Saat sedang asik mengamati kesibukan yang terjadi di seberang jalan, seorang anak perempuan tampak berjalan menuju ke arahnya. Ia sangat mengenal anak itu. tentu saja itu adalah Devi yang sedang membawakan sesajen untuknya. Devi adalah anak dari pemilik warung makan yang tinggal tidak jauh dari sana. Setiap hari keluarga Devi selalu menyempatkan diri untuk memberikan sesajian berupa nasi dan lauk pauk kepada sang penunggu pohon tua sebelum memulai kegiatan mereka sehari-hari. Biasanya orang tua Devi yang bergantian pergi ke sana, namun karena hari ini hari libur, maka Devi yang kali ini bertugas untuk membawakan sesajennya.

Sebelum mempersembahkan sesajennya, Devi berjalan menuju sebuah kolam kecil yang terletak tak jauh dari pohon tua itu untuk mengambil air. Seperti halnya sang pohon tua, kolam itu juga dianggap suci oleh orang-orang yang tinggal di sekitar situ, karena air dari kolam itu berasal dari mata air yang memancar dari dalam tanah. “Kelebutan” orang-orang sekitar menyebutnya. Airnya yang jernih dan segar sering digunakan oleh warga sekitar untuk keperluan upacara keagamaan ataupun untuk air minum sehari-hari.

Setelah meletakkan dan memercikkan air ke sesajennya, Devi mempersilahkan sang penunggu pohon tua untuk menikmati sajiannya. Sang penunggu pohon tua mengucapkan terima kasih kepada Devi, namun seperti biasa ia sama sekali tidak menyentuh sesajen itu. Devi duduk di sebelahnya.

“Dadong (nenek) sedang memikirkan apa?” tanya Devi kepada sang penunggu pohon tua.

“Dadong sedang melihat orang-orang yang sibuk bekerja di seberang sana. Kira-kira apa ya yang mau dibuat disana?” jawab sang Dadong. Orang-orang di sekitar sini menyebutnya begitu. Mungkin itu merupakan panggilan akrab orang-orang itu kepadanya.

“Ooh itu. Kata bapak disana mau dibangun komplek perumahan. Pasti nanti akan semakin ramai disini” balas Devi riang. “Kata ibu kalau disini semakin ramai kita jadi tidak perlu jauh-jauh pergi ke kota untuk membeli sesuatu, Apalagi warung ibu juga nanti bisa jadi lebih ramai.”

“Tapi bukannya disana dulu sawah bapak Devi?”

“Iya, sudah dijual,” Devi mengangguk. “Tapi yang dijual cuma sawah yang di sebelah selatan saja, yang di utara masih ada.”

“Kenapa dijual?”

“Untuk biaya kuliah kakak.
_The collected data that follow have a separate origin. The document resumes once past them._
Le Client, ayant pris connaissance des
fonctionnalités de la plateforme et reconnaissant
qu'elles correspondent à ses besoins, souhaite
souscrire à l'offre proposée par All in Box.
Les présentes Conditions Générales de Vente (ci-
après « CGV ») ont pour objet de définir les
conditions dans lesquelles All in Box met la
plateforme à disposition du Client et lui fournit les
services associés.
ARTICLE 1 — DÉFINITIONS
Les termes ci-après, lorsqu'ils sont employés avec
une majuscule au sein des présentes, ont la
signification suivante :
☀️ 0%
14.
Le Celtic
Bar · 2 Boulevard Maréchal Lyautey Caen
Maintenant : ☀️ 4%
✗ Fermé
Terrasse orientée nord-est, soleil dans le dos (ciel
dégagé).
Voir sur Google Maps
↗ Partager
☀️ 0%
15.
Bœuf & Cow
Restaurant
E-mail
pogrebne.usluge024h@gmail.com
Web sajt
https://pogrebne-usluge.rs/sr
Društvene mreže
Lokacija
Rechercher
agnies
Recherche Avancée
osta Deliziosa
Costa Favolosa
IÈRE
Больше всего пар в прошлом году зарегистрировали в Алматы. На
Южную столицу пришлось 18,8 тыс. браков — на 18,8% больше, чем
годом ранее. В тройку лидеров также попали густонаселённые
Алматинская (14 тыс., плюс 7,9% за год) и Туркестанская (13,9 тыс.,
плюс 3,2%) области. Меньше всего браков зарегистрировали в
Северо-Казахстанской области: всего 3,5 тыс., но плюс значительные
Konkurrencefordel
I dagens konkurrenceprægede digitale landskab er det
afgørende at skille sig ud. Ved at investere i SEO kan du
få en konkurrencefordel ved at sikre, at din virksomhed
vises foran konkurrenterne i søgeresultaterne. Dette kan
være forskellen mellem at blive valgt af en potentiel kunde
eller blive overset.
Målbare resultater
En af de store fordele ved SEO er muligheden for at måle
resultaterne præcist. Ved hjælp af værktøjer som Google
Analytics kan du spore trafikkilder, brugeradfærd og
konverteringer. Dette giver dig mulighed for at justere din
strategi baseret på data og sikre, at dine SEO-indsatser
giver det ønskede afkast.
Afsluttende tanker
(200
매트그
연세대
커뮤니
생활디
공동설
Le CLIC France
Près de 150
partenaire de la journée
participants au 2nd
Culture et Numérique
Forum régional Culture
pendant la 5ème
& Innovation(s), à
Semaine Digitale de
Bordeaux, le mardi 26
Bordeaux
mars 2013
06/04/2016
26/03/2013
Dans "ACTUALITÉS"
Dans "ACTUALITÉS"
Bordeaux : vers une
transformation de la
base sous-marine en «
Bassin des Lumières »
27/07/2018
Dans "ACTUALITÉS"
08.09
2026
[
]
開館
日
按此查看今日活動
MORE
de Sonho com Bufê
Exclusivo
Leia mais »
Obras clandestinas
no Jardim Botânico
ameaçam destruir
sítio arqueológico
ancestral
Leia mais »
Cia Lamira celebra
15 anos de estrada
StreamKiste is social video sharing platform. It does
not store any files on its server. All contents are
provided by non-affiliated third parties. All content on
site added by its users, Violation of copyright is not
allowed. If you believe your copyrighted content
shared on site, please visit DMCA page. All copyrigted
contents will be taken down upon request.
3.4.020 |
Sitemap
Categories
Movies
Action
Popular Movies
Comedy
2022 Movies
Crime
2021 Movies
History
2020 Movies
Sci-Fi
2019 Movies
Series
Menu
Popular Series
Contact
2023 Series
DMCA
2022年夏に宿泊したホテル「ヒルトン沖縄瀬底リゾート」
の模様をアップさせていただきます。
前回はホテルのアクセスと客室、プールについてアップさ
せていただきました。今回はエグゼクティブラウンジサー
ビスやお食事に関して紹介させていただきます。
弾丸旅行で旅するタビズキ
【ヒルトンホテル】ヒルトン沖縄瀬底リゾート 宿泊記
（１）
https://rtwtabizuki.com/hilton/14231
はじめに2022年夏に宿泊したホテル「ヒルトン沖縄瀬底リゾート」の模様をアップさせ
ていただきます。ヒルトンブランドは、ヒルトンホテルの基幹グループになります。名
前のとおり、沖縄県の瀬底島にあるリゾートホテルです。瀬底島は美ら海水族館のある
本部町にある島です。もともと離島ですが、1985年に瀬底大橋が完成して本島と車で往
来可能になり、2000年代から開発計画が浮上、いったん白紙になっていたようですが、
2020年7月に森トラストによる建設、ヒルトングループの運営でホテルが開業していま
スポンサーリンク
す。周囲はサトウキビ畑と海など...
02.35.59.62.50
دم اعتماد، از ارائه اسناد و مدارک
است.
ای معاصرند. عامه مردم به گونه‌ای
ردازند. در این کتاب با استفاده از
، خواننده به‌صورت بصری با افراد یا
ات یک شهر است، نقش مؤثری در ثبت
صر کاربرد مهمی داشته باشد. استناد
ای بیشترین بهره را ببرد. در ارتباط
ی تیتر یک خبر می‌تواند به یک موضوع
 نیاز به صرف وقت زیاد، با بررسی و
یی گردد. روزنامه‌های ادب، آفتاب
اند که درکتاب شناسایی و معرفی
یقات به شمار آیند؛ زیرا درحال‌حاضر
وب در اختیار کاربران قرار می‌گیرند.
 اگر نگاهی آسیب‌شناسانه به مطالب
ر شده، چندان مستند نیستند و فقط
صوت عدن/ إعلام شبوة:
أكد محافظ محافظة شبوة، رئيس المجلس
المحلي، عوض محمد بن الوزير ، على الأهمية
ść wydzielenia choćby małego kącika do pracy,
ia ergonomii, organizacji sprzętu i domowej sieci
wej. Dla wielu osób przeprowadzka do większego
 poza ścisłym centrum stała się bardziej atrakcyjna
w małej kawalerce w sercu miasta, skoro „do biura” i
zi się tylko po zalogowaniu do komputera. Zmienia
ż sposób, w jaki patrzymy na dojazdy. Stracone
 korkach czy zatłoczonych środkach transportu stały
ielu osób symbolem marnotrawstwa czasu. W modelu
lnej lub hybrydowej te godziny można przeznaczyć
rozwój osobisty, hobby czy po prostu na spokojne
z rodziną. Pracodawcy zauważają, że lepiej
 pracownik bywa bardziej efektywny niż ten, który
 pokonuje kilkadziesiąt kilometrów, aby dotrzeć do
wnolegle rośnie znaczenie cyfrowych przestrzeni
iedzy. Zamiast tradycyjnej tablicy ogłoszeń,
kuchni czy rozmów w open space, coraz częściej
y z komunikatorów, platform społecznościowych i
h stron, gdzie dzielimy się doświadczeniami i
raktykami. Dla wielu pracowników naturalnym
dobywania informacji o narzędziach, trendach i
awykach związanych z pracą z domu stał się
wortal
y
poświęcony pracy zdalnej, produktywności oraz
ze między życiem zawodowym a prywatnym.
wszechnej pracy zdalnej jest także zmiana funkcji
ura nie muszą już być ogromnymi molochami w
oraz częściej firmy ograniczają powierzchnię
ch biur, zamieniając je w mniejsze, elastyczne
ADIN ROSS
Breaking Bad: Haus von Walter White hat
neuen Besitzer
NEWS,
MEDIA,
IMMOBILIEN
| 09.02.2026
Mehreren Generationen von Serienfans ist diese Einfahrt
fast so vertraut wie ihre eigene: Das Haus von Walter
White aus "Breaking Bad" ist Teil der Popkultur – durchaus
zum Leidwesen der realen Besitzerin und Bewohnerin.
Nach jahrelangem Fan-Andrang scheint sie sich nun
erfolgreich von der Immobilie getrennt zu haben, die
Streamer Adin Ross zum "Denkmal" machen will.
Kakak mau lanjut kuliah di luar daerah jadi kata bapak perlu biaya banyak. Juga sebentar lagi Devi mau masuk SMP jadi lagi-lagi bapak perlu keluar biaya.” Jawab Devi, bibirnya masih menyunggingkan senyum. “Bapak juga sekarang sudah semakin tua. Sudah tidak sanggup mengurus sawah seluas itu,” lanjut Devi. “Belum lagi kata bapak sekarang sudah jarang orang yang mau menjadi petani. Soalnya pekerjaannya berat sementara hasilnya tidak seberapa.”

Dadong mengingat kalau dulu Devi dan kakaknya sering bermain dan menerbangkan layangan di tempat itu. sekarang tentunya mereka tidak bisa lagi bermain seperti itu. Selain karena kakak Devi akan pergi kuliah ke luar daerah, sawah itu sekarang toh sudah tidak ada. Berganti dengan rumah-rumah yang akan ditempati oleh entah siapa.

Untuk beberapa saat mereka berdua terdiam. Hanya riuh suara alat berat dan kendaraan berlalu-lalang yang terdengar. Tak beberapa lama, burung-burung yang sejak tadi hinggap di atas pohon tua mulai turun dan menyerbu nasi yang ada pada sesajen itu. Rombongan semut juga tidak mau kalah dan ikut berebut menikmatinya.

 “Zaman cepat berubah ya,” kata Dadong melanjutkan percakapan. “Dulu orang-orang bertani, berkebun, atau berladang supaya bisa bertahan hidup. Tapi sekarang bertani, berkebun, berladang justru malah tidak cukup untuk memenuhi kebutuhan hidup.”

Devi mengangguk. Ia berusaha membayangkan bagaimana orang-orang zaman dahulu bertahan hidup.

“Dadong sudah tinggal di sini berapa lama?” tanyanya tiba-tiba.

“Wah sudah berapa lama ya, Dadong tidak ingat. Mungkin sudah ratusan tahun, seusia dengan pohon ini.”

“Dulu di sini seperti apa?” tanyanya lagi.
“Dulu tempat ini hutan lebat yang penuh dengan pohon-pohon besar. Banyak teman-teman Dadong dulu tinggal di sini. Tapi semenjak kedatangan orang-orang, teman-teman Dadong satu persatu mulai tergusur. Hutan perlahan-lahan berubah menjadi kebun, ladang, sawah, bahkan bangunan-bangunan beton seperti sekarang.”
“Lalu teman-teman Dadong itu pindah kemana?”
“Macam-macam, ada yang ke gunung, ke hutan-hutan lain, bahkan ke laut. Pokoknya ke tempat yang tidak ada manusianya. Dadong termasuk salah satu yang beruntung karena tidak perlu pindah.”

“Kenapa?”

“Mungkin karena pohon tempat Dadong tinggal ini adalah yang paling besar dan paling tua. Lalu karena masih ada orang-orang seperti Devi dan keluarga Devi yang sering memberikan sesajen ke sini. Selain itu juga mungkin karena mata air ini. Kalau mata air ini tidak ada atau suatu saat kering, mungkin Dadong juga akan tergusur seperti teman-teman Dadong yang lain.”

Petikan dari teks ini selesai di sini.